◆ **O QUE FAZER**:
Com base no trecho sobre o filme Pina 3-D, responda:
(a) Sobre qual filme o texto ia tratar antes da ida a Pina 3-D?
(b) Que anos de nascimento e morte de Pina Bausch aparecem no trecho?
(c) Qual é a nacionalidade da coreógrafa, segundo o trecho?

Eu ia escrever sobre o excelente Shame, de Steve McQueen, mas fui ver Pina 3-D e me vieram à mente os versos de Camões: “Cesse tudo o que a Musa antiga canta,/ que outro valor mais alto se alevanta”. O filme de Wim Wenders é tão arrebatador que, por algum tempo, não sobra espaço para mais nada. Shame fica para outra ocasião.
Chamar Pina de documentário seria reduzir mesquinhamente sua grandeza e seu alcance. É ensaio, poesia, declaração de amor, manifesto estético, político e moral. Uma obra de risco e entrega, como era de risco e entrega a arte de Pina Bausch (1940-2009).
Mesmo para quem, como eu, não entende nada de dança, Wenders consegue mostrar o que há de único na coreógrafa e dançarina alemã: o rigor mesclado com a intuição; a capacidade de extrair de cada bailarino sua linguagem corporal pessoal e intransferível; o talento para criar, mediante o movimento, uma representação precisa da vida tal como ela é e tal como deveria ser.

◆ **MATERIAL FORNECIDO**:
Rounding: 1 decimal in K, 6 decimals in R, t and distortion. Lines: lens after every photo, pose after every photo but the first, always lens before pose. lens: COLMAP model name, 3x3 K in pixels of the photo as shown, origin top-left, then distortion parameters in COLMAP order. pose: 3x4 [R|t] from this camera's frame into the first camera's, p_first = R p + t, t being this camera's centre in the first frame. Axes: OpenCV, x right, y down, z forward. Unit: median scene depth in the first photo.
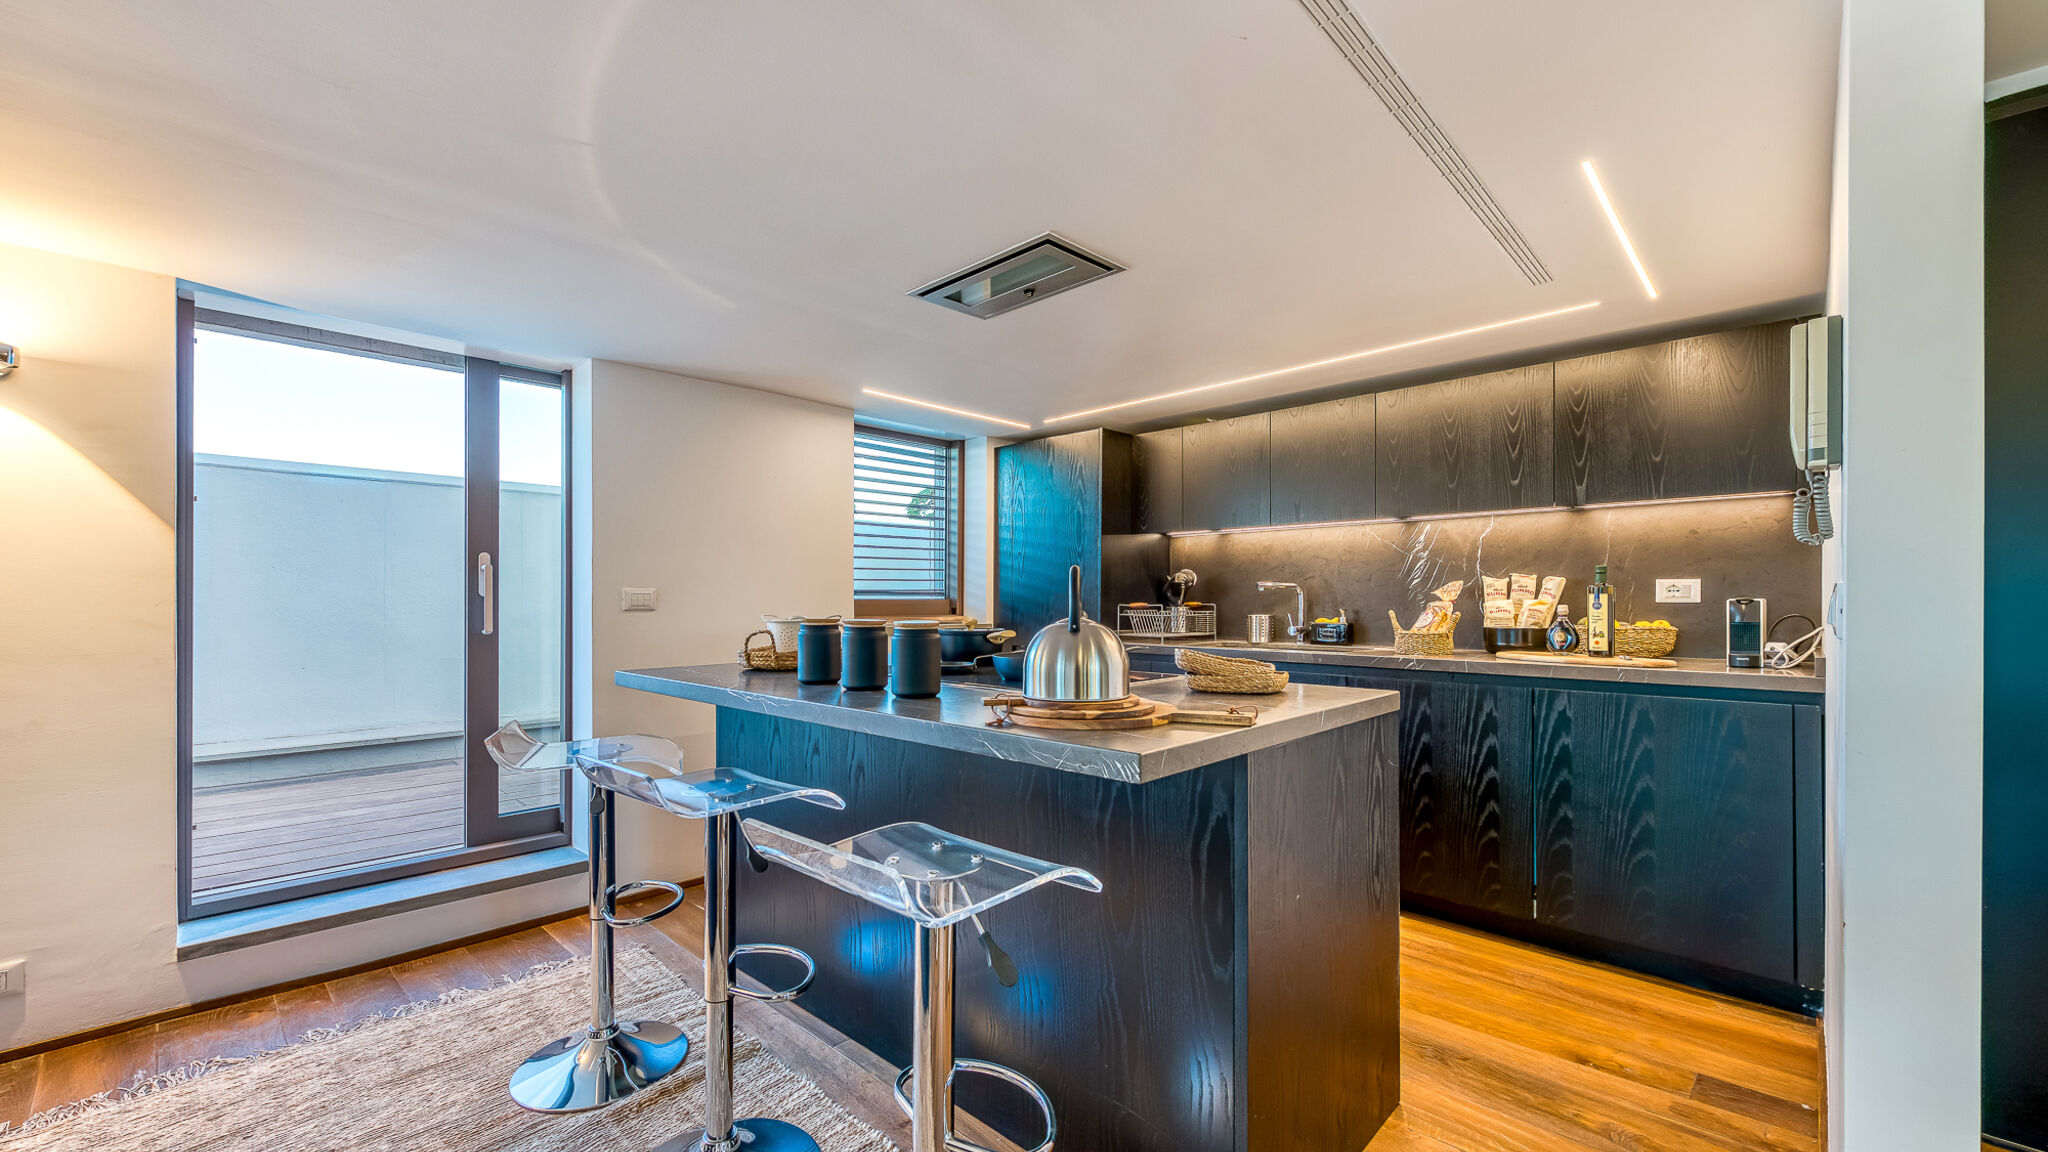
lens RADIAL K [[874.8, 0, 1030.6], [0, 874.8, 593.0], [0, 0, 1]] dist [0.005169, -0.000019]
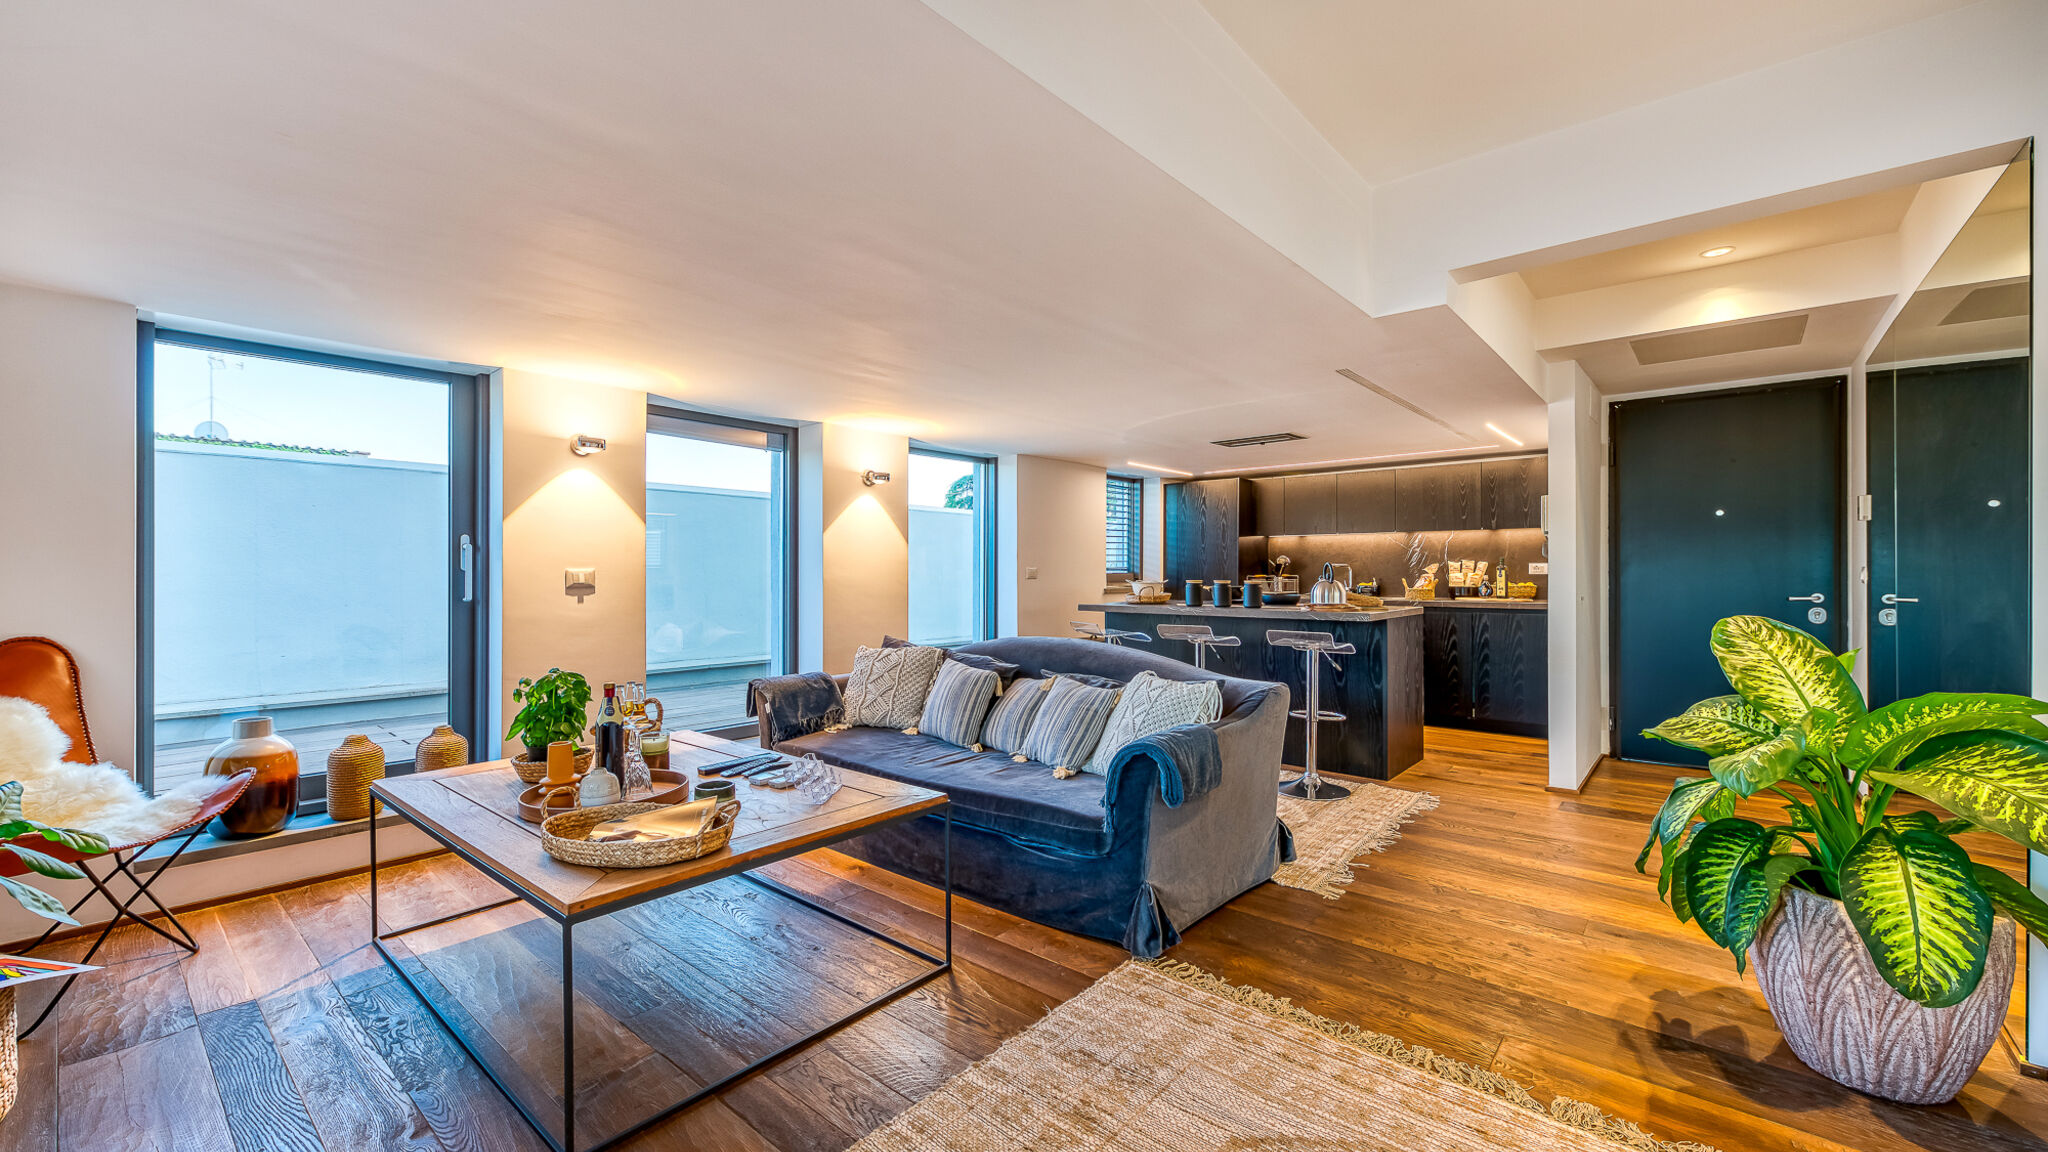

◆ **RESULTADO**:
(a) Shame, de Steve McQueen.
(b) 1940 e 2009.
(c) Alemã.